Task to carry out:
After finding the line with "adlocal.net" in the entries below, retype exactly each line from there through the line with "Чаще боль подобной локализации характерна для", including that final line.

Material provided:
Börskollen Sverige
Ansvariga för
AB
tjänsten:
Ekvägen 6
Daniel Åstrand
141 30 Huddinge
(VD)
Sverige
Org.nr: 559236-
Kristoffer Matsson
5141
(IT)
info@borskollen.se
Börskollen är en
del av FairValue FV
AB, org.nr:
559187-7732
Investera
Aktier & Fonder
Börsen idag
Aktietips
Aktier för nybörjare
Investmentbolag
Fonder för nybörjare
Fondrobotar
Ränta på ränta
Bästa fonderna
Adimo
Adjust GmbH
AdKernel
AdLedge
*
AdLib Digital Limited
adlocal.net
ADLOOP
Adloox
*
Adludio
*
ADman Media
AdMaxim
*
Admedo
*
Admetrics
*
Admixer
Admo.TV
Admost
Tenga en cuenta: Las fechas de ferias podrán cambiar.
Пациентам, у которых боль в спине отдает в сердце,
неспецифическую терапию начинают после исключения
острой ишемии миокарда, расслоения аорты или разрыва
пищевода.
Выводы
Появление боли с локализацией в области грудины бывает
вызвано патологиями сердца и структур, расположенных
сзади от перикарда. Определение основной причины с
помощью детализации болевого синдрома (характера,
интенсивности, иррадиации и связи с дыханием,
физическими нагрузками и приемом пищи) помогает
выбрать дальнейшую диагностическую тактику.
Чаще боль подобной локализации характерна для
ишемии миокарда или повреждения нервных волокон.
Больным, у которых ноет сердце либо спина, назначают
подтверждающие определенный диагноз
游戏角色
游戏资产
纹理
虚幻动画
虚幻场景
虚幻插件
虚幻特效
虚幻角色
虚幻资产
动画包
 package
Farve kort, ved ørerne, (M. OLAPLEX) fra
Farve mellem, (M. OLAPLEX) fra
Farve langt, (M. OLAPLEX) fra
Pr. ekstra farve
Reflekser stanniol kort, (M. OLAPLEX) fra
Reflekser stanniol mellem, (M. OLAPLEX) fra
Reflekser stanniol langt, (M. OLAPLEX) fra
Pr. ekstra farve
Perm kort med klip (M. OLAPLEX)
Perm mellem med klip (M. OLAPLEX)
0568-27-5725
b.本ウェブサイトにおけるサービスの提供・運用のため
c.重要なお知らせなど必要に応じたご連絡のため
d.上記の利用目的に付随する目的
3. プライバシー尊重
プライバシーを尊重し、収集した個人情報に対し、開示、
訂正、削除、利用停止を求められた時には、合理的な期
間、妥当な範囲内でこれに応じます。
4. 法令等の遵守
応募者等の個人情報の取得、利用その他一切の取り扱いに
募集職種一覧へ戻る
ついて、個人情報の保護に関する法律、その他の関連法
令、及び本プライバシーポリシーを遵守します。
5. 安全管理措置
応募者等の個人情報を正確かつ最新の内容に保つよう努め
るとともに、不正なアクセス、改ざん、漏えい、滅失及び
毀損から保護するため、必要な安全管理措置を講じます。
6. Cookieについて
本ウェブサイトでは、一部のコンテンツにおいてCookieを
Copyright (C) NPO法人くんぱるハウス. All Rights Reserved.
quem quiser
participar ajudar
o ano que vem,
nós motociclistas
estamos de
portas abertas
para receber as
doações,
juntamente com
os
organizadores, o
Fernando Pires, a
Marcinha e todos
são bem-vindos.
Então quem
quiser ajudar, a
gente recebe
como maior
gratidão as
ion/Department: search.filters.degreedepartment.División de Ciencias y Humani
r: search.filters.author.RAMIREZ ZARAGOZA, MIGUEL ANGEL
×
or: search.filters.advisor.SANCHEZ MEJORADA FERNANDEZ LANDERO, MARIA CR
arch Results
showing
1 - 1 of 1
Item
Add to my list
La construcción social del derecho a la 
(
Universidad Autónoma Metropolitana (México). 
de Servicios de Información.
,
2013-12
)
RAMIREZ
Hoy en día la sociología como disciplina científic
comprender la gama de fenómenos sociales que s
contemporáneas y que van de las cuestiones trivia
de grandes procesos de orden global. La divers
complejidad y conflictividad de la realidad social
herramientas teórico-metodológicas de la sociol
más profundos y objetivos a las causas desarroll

Solved problem:
adlocal.net
ADLOOP
Adloox
*
Adludio
*
ADman Media
AdMaxim
*
Admedo
*
Admetrics
*
Admixer
Admo.TV
Admost
Tenga en cuenta: Las fechas de ferias podrán cambiar.
Пациентам, у которых боль в спине отдает в сердце,
неспецифическую терапию начинают после исключения
острой ишемии миокарда, расслоения аорты или разрыва
пищевода.
Выводы
Появление боли с локализацией в области грудины бывает
вызвано патологиями сердца и структур, расположенных
сзади от перикарда. Определение основной причины с
помощью детализации болевого синдрома (характера,
интенсивности, иррадиации и связи с дыханием,
физическими нагрузками и приемом пищи) помогает
выбрать дальнейшую диагностическую тактику.
Чаще боль подобной локализации характерна для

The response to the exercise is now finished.